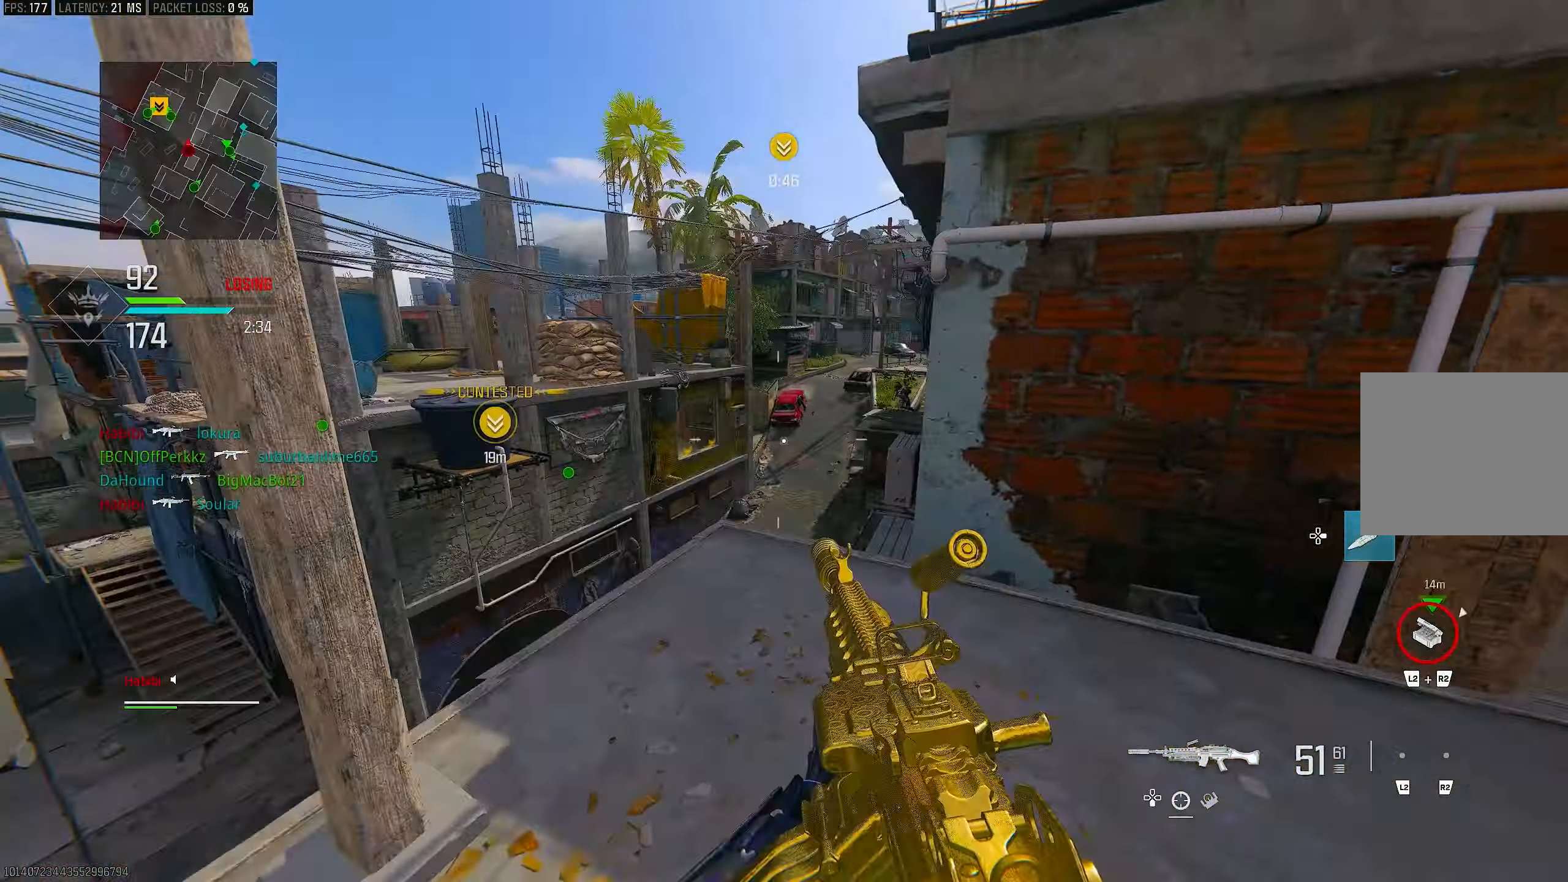
{"buttons": ["L1"], "left_stick": "up", "right_stick": "center", "events": [[250, "CROSS", "down"], [250, "R3", "down"], [250, "right_stick", "center"], [317, "L1", "down"], [350, "R3", "up"], [400, "CROSS", "up"], [400, "right_stick", "right"], [467, "right_stick", "center"]]}
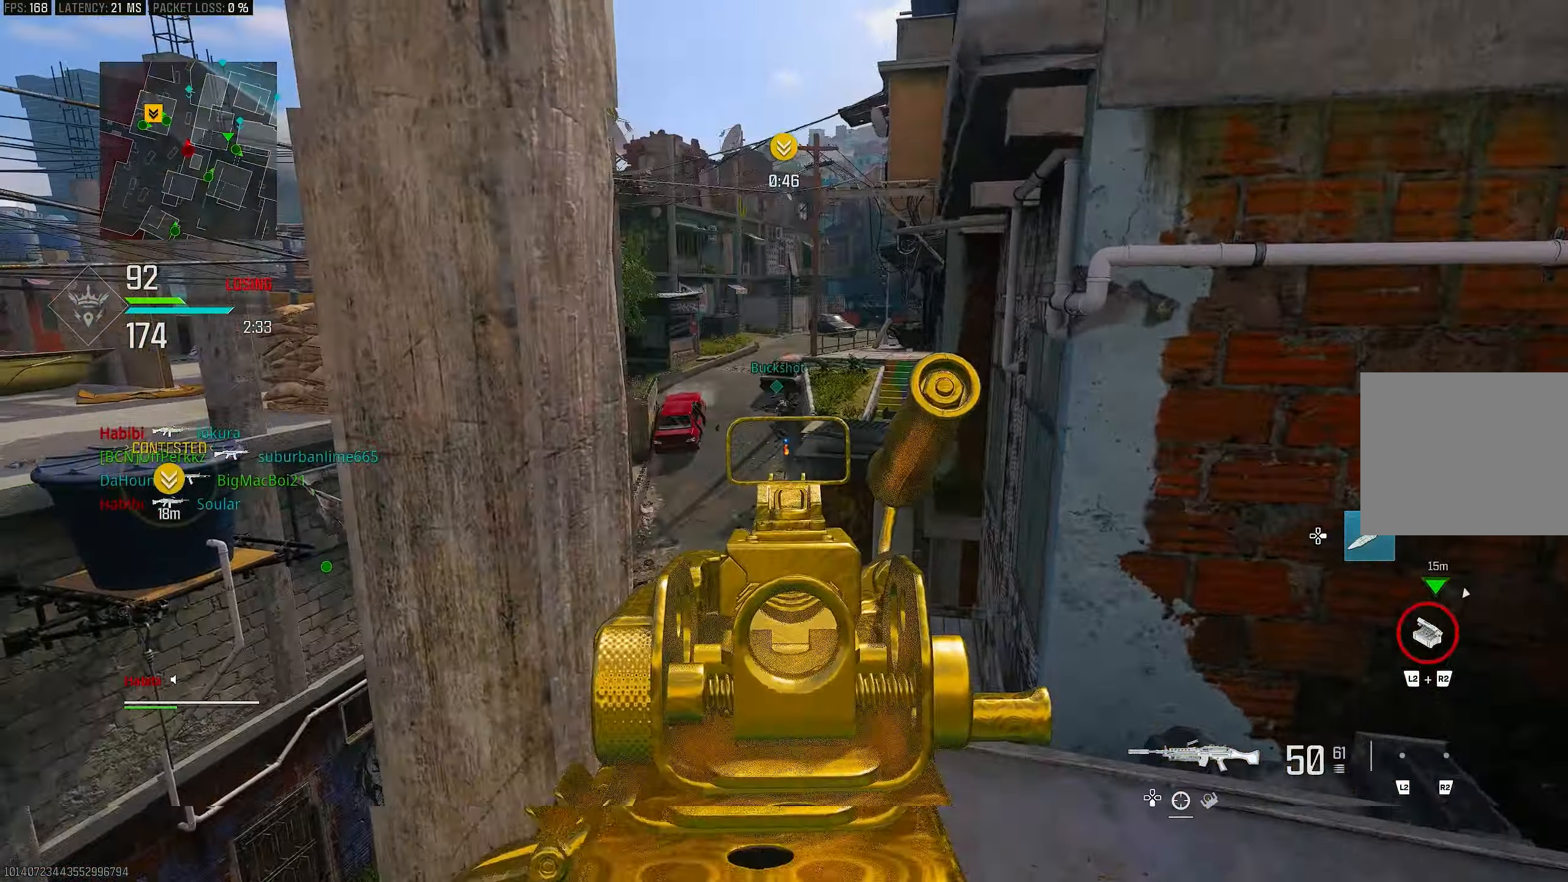
{"buttons": ["L1", "R1"], "left_stick": "up-right", "right_stick": "center", "events": [[83, "right_stick", "up-right"], [150, "right_stick", "up"], [183, "left_stick", "up-right"], [283, "R1", "down"], [417, "right_stick", "left"], [483, "right_stick", "center"]]}
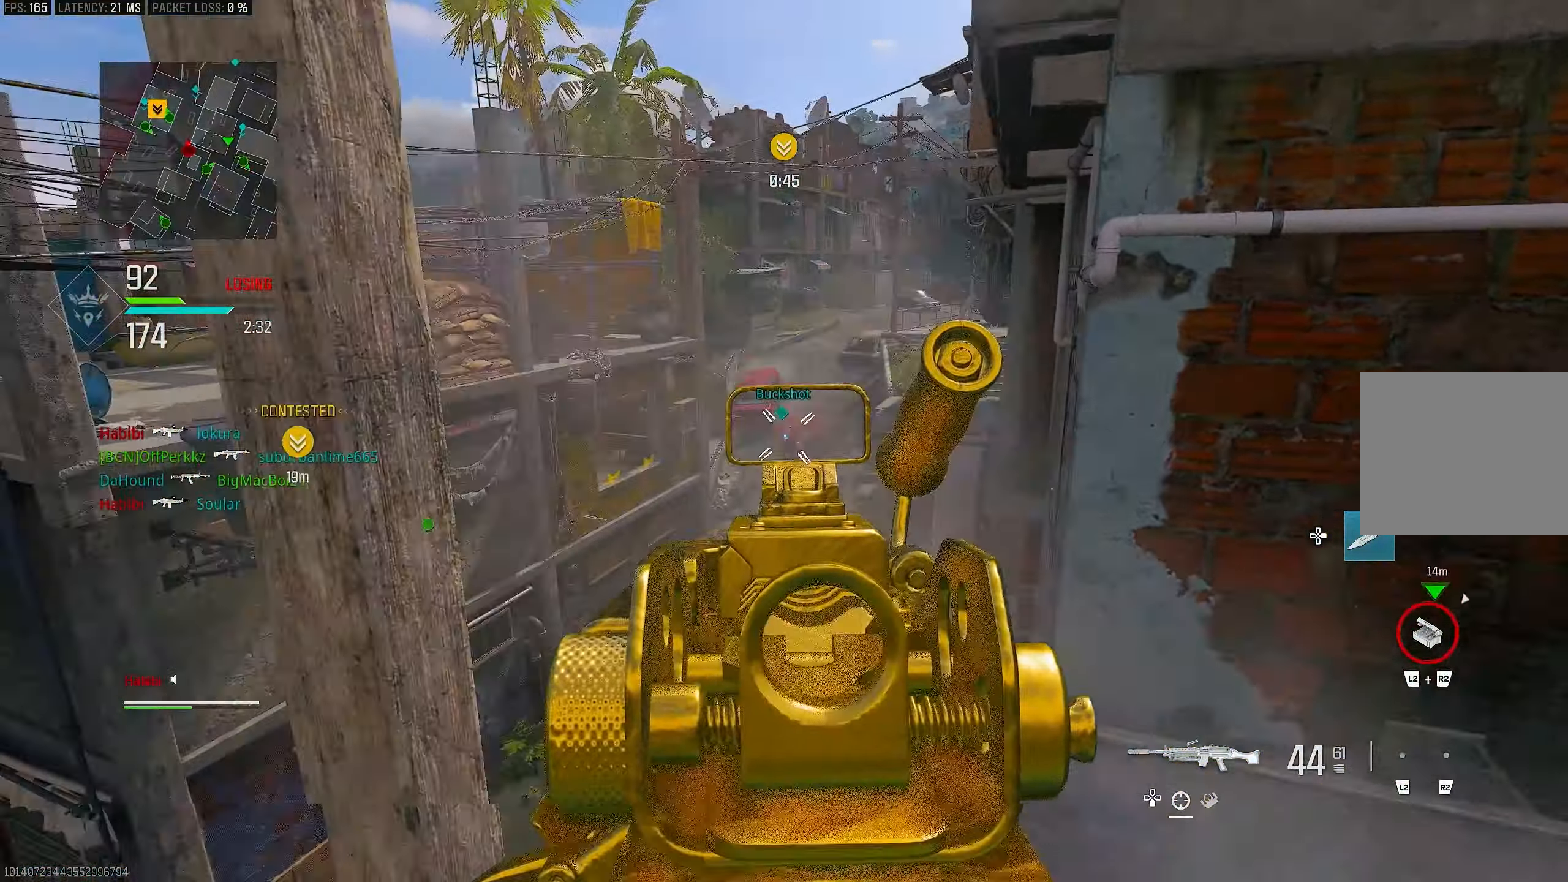
{"buttons": ["L1", "R1"], "left_stick": "down", "right_stick": "center", "events": [[117, "right_stick", "down-left"], [150, "left_stick", "down-left"], [250, "right_stick", "down"], [350, "right_stick", "center"], [367, "left_stick", "down"]]}
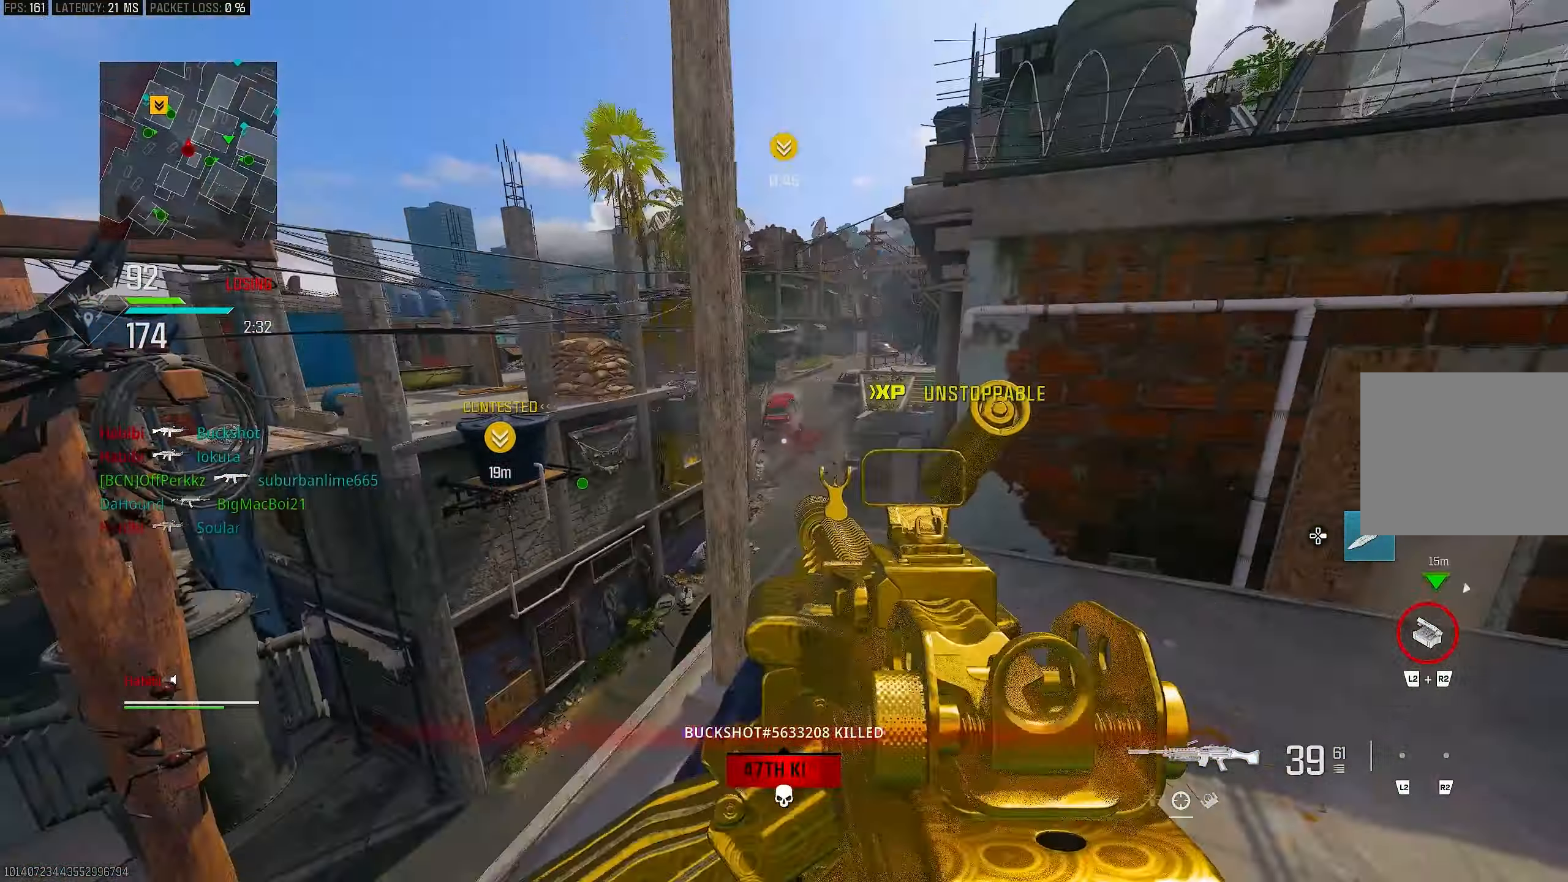
{"buttons": ["R3"], "left_stick": "down-right", "right_stick": "center", "events": [[217, "L1", "up"], [250, "SQUARE", "down"], [283, "R1", "up"], [283, "SQUARE", "up"], [483, "R3", "down"], [483, "left_stick", "down-right"]]}
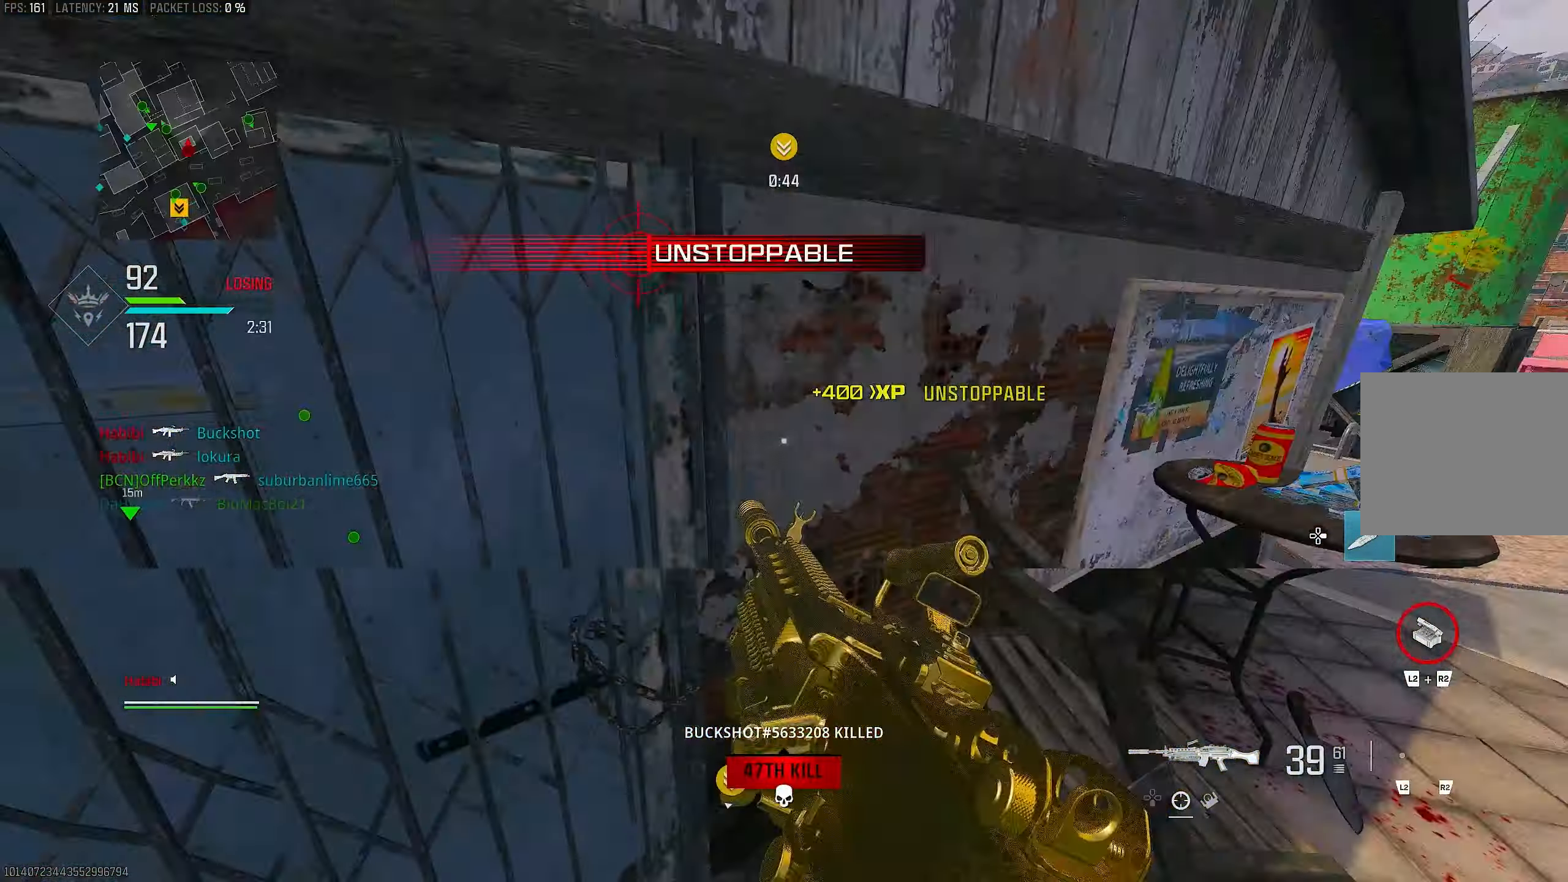
{"buttons": [], "left_stick": "up-right", "right_stick": "center", "events": [[17, "CROSS", "down"], [50, "right_stick", "right"], [83, "R3", "up"], [167, "CROSS", "up"], [283, "left_stick", "up-right"], [417, "right_stick", "center"]]}
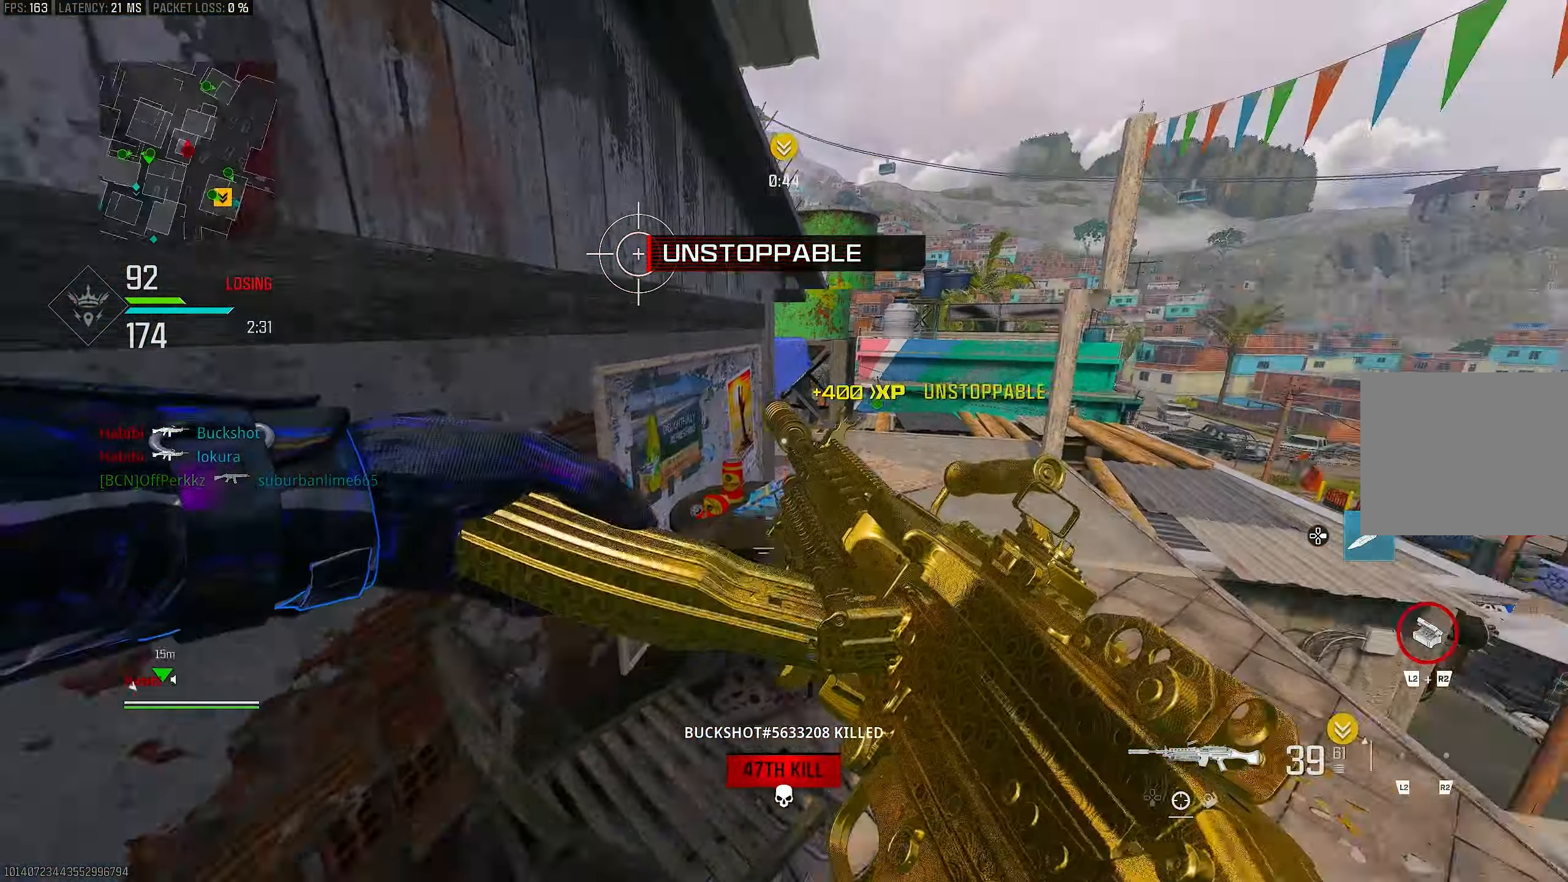
{"buttons": [], "left_stick": "up-right", "right_stick": "center", "events": [[217, "right_stick", "right"], [417, "right_stick", "center"]]}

※

* _What is needed_: Print, word for word, every entry shown above; the pictures stay out.

* _The answer_:
{"buttons": ["L1"], "left_stick": "up", "right_stick": "center", "events": [[250, "CROSS", "down"], [250, "R3", "down"], [250, "right_stick", "center"], [317, "L1", "down"], [350, "R3", "up"], [400, "CROSS", "up"], [400, "right_stick", "right"], [467, "right_stick", "center"]]}
{"buttons": ["L1", "R1"], "left_stick": "up-right", "right_stick": "center", "events": [[83, "right_stick", "up-right"], [150, "right_stick", "up"], [183, "left_stick", "up-right"], [283, "R1", "down"], [417, "right_stick", "left"], [483, "right_stick", "center"]]}
{"buttons": ["L1", "R1"], "left_stick": "down", "right_stick": "center", "events": [[117, "right_stick", "down-left"], [150, "left_stick", "down-left"], [250, "right_stick", "down"], [350, "right_stick", "center"], [367, "left_stick", "down"]]}
{"buttons": ["R3"], "left_stick": "down-right", "right_stick": "center", "events": [[217, "L1", "up"], [250, "SQUARE", "down"], [283, "R1", "up"], [283, "SQUARE", "up"], [483, "R3", "down"], [483, "left_stick", "down-right"]]}
{"buttons": [], "left_stick": "up-right", "right_stick": "center", "events": [[17, "CROSS", "down"], [50, "right_stick", "right"], [83, "R3", "up"], [167, "CROSS", "up"], [283, "left_stick", "up-right"], [417, "right_stick", "center"]]}
{"buttons": [], "left_stick": "up-right", "right_stick": "center", "events": [[217, "right_stick", "right"], [417, "right_stick", "center"]]}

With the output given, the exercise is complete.